# [ACTION ITEM]
Every line in the records below between the one holding "Hamburg-Southampton: 242 -> 246" and the one holding "Amsterdam-Valletta: 208 -> 195", inclusive, is to be set down exactly; all other lines are to be left out.

---------- EXCERPTED RECORDS

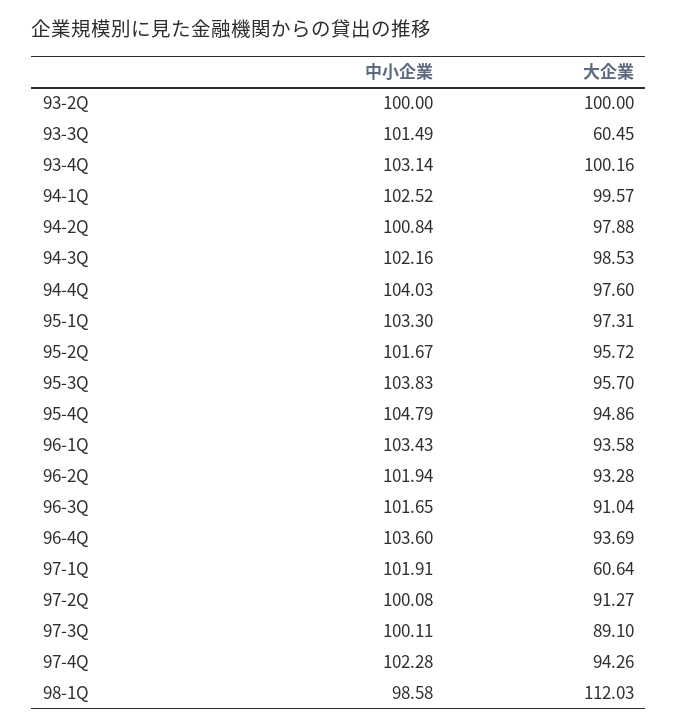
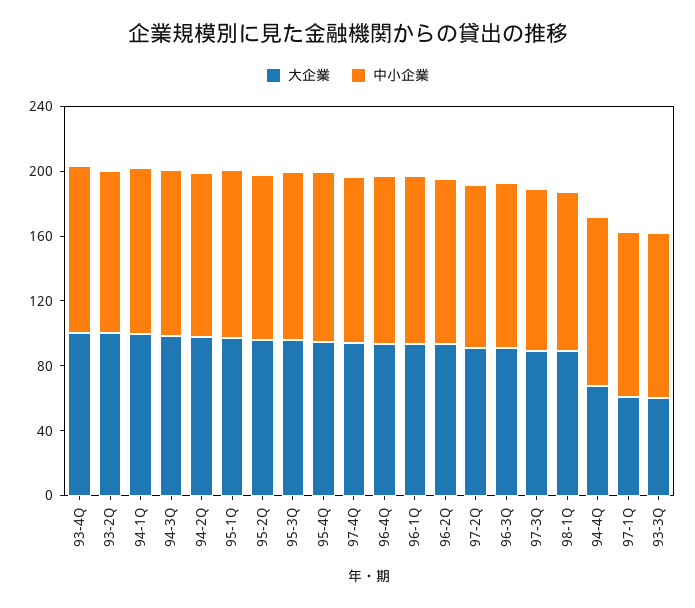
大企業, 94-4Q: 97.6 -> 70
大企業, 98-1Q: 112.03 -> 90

--------------------
---------- EXCERPTED RECORDS

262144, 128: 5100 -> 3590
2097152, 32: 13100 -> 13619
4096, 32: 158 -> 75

--------------------
---------- EXCERPTED RECORDS

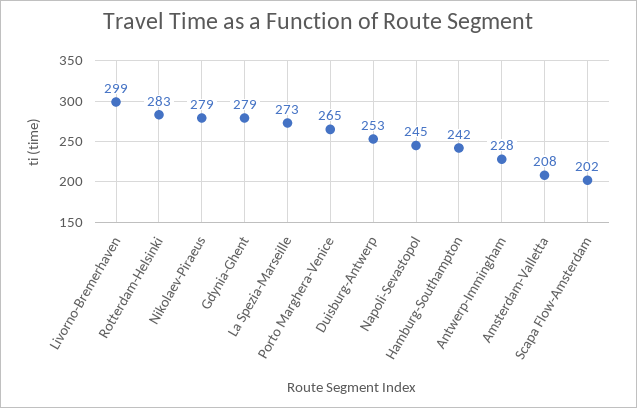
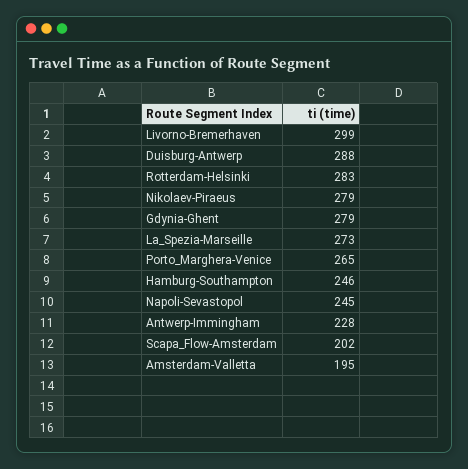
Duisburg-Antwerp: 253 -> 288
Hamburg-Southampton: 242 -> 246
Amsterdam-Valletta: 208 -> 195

--------------------

# [REPLY]
Hamburg-Southampton: 242 -> 246
Amsterdam-Valletta: 208 -> 195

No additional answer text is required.